Michel Pastoureau dans son ouvrage "Une histoire symbolique du Moyen-âge occidental"  qualifie Saint Bernard d'iconoclaste et de "chronoclaste" redoutable, il ajoute qu'il tolère toutefois une certaine harmonie monochrome, éventuellement construite sur un camaïeu et que pour lui » le clair n'est pas le brillant ».

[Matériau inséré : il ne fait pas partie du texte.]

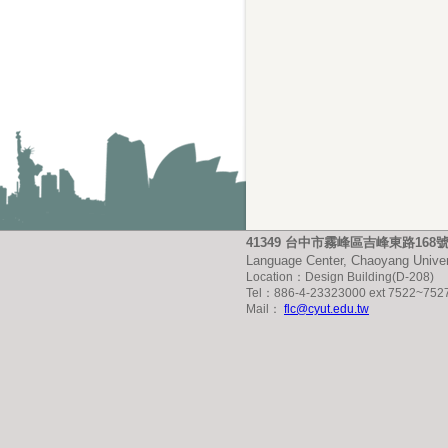
41349 台中市霧峰區吉峰東路16
Language Center, Chaoyang Univer
Location：Design Building(D-208)
Tel：886-4-23323000 ext 7522~752
Mail：
flc@cyut.edu.tw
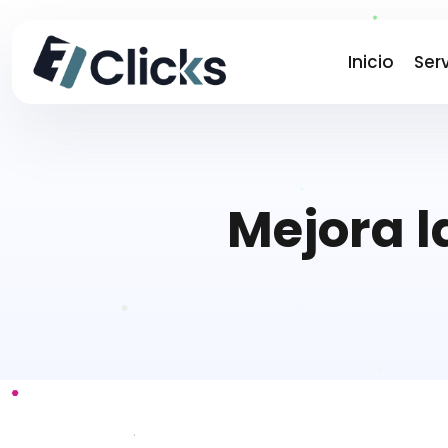
Inicio
Serv
Mejora l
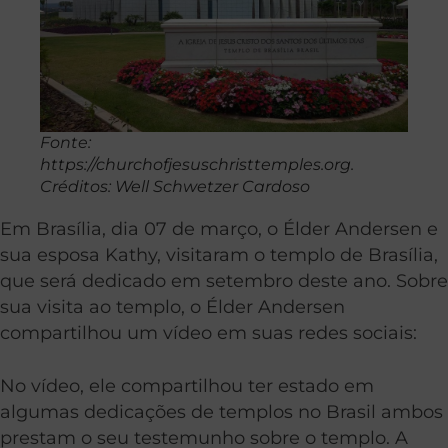
Fonte:
https://churchofjesuschristtemples.org.
Créditos: Well Schwetzer Cardoso
Em Brasília, dia 07 de março, o Élder Andersen e
sua esposa Kathy, visitaram o templo de Brasília,
que será dedicado em setembro deste ano. Sobre
sua visita ao templo, o Élder Andersen
compartilhou um vídeo em suas redes sociais:
No vídeo, ele compartilhou ter estado em
algumas dedicações de templos no Brasil ambos
prestam o seu testemunho sobre o templo. A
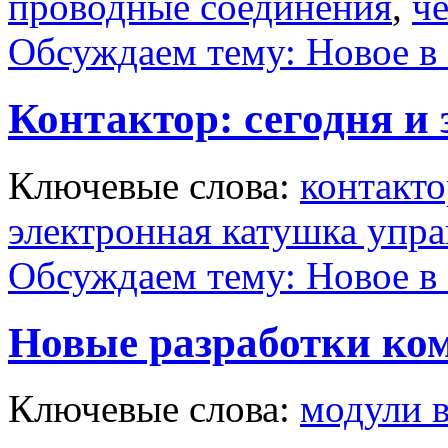
проводные соединения
,
ч
Обсуждаем тему: Новое в 
Контактор: сегодня и 
Ключевые слова:
контакт
электронная катушка упра
Обсуждаем тему: Новое в 
Новые разработки ком
Ключевые слова:
модули 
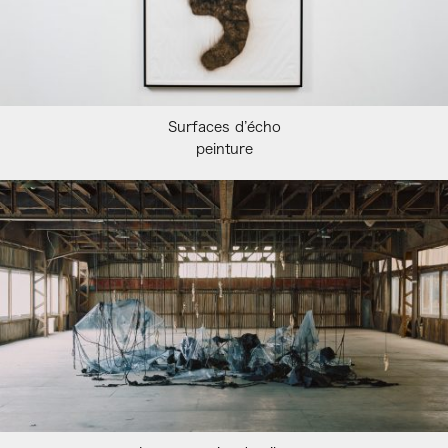
Surfaces d’écho
peinture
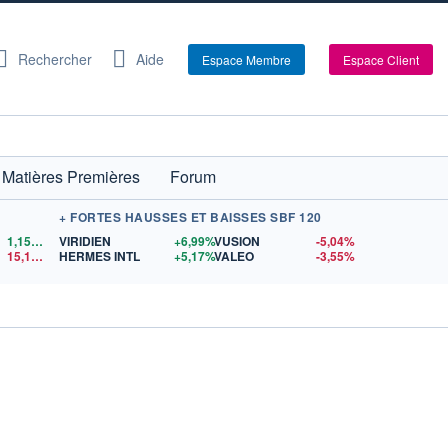
Rechercher
Aide
Espace Membre
Espace Client
Matières Premières
Forum
+ FORTES HAUSSES ET BAISSES SBF 120
1,1524
$US
VIRIDIEN
+6,99%
VUSION
-5,04%
15,15
$US
HERMES INTL
+5,17%
VALEO
-3,55%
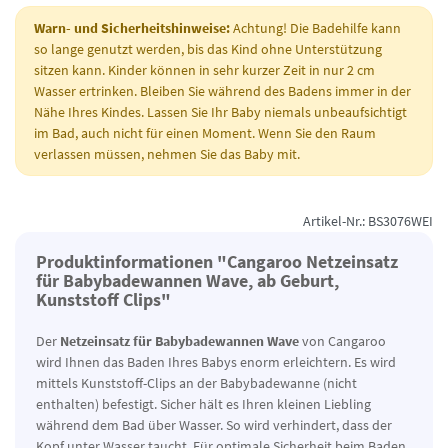
Warn- und Sicherheitshinweise:
Achtung! Die Badehilfe kann
so lange genutzt werden, bis das Kind ohne Unterstützung
sitzen kann. Kinder können in sehr kurzer Zeit in nur 2 cm
Wasser ertrinken. Bleiben Sie während des Badens immer in der
Nähe Ihres Kindes. Lassen Sie Ihr Baby niemals unbeaufsichtigt
im Bad, auch nicht für einen Moment. Wenn Sie den Raum
verlassen müssen, nehmen Sie das Baby mit.
Artikel-Nr.: BS3076WEI
Produktinformationen "Cangaroo Netzeinsatz
für Babybadewannen Wave, ab Geburt,
Kunststoff Clips"
Der
Netzeinsatz für Babybadewannen Wave
von Cangaroo
wird Ihnen das Baden Ihres Babys enorm erleichtern. Es wird
mittels Kunststoff-Clips an der Babybadewanne (nicht
enthalten) befestigt. Sicher hält es Ihren kleinen Liebling
während dem Bad über Wasser. So wird verhindert, dass der
Kopf unter Wasser taucht. Für optimale Sicherheit beim Baden.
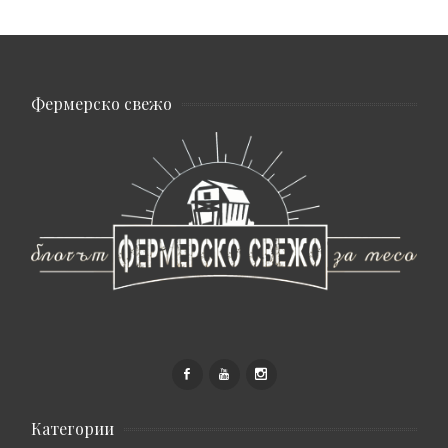
Фермерско свежо
Категории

Autant dire que pour un peintre, intervenir dans une abbaye cistercienne relève de la gageure, voire d'un flirt avec le sacrilège.

Occuper le mur est de l'abbaye par un ensemble de toiles de petits formats et de quelques céramiques allant du blanc au vert jaune et ainsi évoquer une végétation naissante m'a semblé une solution pour un juste dialogue avec l'abbaye, son jardin et d'une certaine manière avec les préceptes bénédictins (cisterciens) évoqués plus haut.

Dans le dortoir, accrocher des dessins inspirés des lieux sur des meubles aux profils de lutrins, c'était rendre aux images la place et le support qui furent les leurs dans ces temps reculés.

Pour le reste, mon ambition est d'accompagner les visiteurs en laissant à cette merveilleuse architecture son intégrité.